» **EXTRACTED DATA**:
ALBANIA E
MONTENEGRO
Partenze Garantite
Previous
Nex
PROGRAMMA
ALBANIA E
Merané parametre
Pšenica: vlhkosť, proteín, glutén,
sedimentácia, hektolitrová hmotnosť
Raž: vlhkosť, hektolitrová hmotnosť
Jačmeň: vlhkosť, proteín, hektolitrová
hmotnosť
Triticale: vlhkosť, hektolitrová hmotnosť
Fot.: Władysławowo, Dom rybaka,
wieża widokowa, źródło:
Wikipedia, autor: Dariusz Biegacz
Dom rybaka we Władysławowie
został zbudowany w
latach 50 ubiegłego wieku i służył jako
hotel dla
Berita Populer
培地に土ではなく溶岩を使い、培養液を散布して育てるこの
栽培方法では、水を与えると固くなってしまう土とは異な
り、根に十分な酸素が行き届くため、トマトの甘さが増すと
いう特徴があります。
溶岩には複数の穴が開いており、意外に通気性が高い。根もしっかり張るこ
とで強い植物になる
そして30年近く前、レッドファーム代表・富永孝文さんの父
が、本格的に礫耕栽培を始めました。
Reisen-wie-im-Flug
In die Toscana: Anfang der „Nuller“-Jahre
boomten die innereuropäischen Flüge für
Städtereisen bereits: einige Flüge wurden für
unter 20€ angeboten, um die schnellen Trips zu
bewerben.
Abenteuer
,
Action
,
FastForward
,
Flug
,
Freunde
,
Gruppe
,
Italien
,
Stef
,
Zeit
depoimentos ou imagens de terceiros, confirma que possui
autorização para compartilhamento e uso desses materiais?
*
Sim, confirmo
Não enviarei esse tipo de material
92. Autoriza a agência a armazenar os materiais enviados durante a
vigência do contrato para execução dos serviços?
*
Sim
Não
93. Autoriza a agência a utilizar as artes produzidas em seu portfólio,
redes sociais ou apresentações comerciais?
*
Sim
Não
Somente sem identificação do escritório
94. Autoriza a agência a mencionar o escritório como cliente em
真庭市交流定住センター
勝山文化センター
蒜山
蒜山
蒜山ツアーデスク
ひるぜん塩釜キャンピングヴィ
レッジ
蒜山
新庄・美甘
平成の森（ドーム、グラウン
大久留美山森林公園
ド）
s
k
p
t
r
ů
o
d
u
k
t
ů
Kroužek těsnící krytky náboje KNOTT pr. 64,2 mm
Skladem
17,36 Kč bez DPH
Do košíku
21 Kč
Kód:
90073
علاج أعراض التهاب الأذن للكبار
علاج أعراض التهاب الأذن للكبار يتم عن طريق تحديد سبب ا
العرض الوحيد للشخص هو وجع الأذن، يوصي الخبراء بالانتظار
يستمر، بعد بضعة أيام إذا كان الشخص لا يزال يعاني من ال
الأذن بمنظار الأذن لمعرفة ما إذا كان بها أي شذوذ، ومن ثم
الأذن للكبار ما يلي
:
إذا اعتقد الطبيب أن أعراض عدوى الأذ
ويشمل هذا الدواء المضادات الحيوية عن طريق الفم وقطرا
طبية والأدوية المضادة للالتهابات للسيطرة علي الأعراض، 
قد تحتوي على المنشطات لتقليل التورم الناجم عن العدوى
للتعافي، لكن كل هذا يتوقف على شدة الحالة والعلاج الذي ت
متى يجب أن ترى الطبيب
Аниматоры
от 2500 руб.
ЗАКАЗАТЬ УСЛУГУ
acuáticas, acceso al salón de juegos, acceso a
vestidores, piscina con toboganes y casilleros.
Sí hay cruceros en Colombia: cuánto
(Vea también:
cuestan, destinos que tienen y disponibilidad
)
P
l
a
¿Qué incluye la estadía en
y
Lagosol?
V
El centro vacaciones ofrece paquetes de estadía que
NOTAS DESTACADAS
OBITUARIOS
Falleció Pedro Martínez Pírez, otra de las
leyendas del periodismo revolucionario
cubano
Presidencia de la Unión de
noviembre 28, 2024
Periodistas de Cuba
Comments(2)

» **ACTIVITY**:
Swap "Triticale" for "Tritikale" in the rows, starting at the first line of the rows and ending at the line containing "そして30年近く前、レッドファーム代表・富永孝文さんの父", and reproduce those lines with nothing else changed.

» **ANSWER TO THE EXERCISE**:
ALBANIA E
MONTENEGRO
Partenze Garantite
Previous
Nex
PROGRAMMA
ALBANIA E
Merané parametre
Pšenica: vlhkosť, proteín, glutén,
sedimentácia, hektolitrová hmotnosť
Raž: vlhkosť, hektolitrová hmotnosť
Jačmeň: vlhkosť, proteín, hektolitrová
hmotnosť
Tritikale: vlhkosť, hektolitrová hmotnosť
Fot.: Władysławowo, Dom rybaka,
wieża widokowa, źródło:
Wikipedia, autor: Dariusz Biegacz
Dom rybaka we Władysławowie
został zbudowany w
latach 50 ubiegłego wieku i służył jako
hotel dla
Berita Populer
培地に土ではなく溶岩を使い、培養液を散布して育てるこの
栽培方法では、水を与えると固くなってしまう土とは異な
り、根に十分な酸素が行き届くため、トマトの甘さが増すと
いう特徴があります。
溶岩には複数の穴が開いており、意外に通気性が高い。根もしっかり張るこ
とで強い植物になる
そして30年近く前、レッドファーム代表・富永孝文さんの父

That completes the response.